We measure many things in life and business – our weight, the time, spreadsheets and statistics.
We measure things in order to have a clearer perspective, to allow us to make sense of our world and our performance in it.
But we can easily end up measuring the wrong things and therefore managing the wrong things too.
Consider this simple example:
Let’s say your goal is to become healthy. There are so many things you can measure. You can choose to measure your weight, blood pressure, energy level, or physical strength. There are a thousand things you could measure to possibly indicate your health status. But considering just one of these figures alone may not give you a clear perspective about the real status of your health, because all these conditions are interconnected.
Measuring certain things and then reacting to the findings might even work against you.
Modern day societies generally encourage you to measure many things that are not so relevant to your real happiness and lasting satisfaction of achieving great things.
Many people count the number of friends they have on their social media accounts. But by being glued to the screen, they may have forgotten to measure the quality of relationships they have with the actual people around them.

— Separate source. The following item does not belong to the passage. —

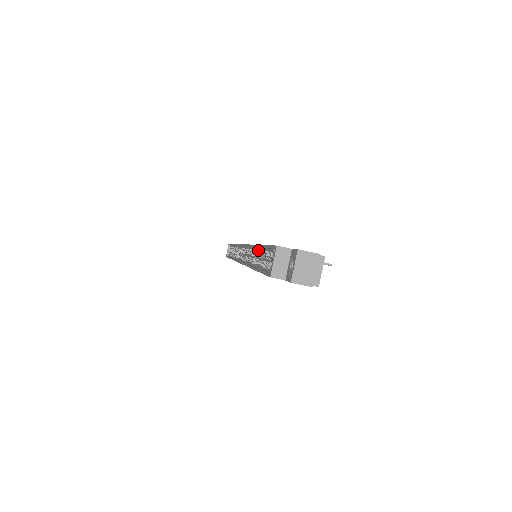
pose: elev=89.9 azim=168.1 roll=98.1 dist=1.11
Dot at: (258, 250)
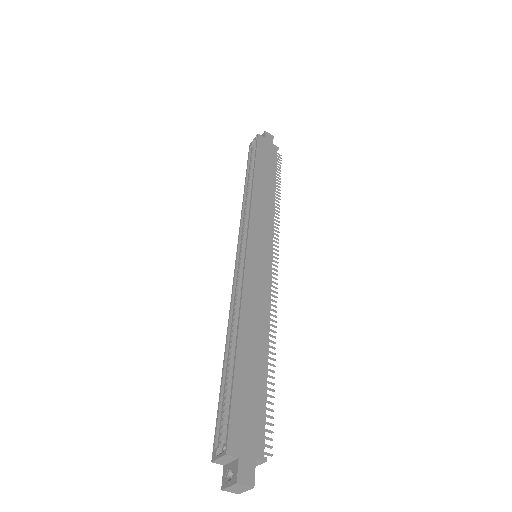
Dot at: (237, 342)
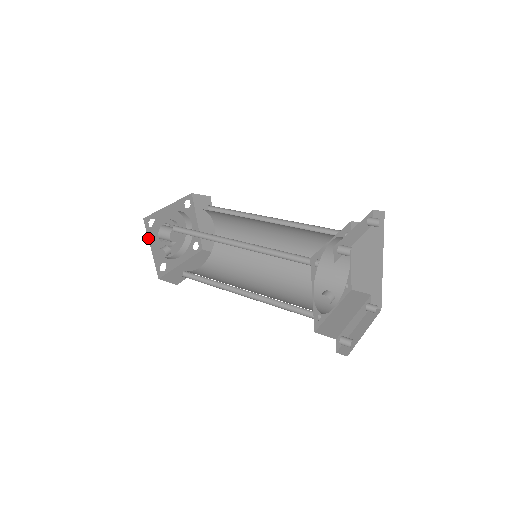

Business is no exception. Your perception of the work you do and what you choose to measure and manage can make the difference between feeling disconnected from your business–i.e. feeling like your business is just a normal business–and feeling consistently enthusiastic about where your business is headed and what it is achieving.
The only way to really enjoy the game of business is to find meaning in it that matters to you.
And that depends on the lens through which you see the world. You set your own goals, targets and objectives in your business. These things are under your own control.
If you are in a wellness business, then you can set a goal to create as many happy people who are content with their own bodies and wellbeing as possible. If you are in book publishing, you can aim to spread positive stories to as many people as you can.
And if you don’t feel right about environmental distractions your industry is creating, then you can target the number of trees you plant and protect to counteract any negative consequences.
Then, perhaps, you could design better systems and processes to advance your mission – your own meaning – by understanding the stories right there presented in the data you have collected.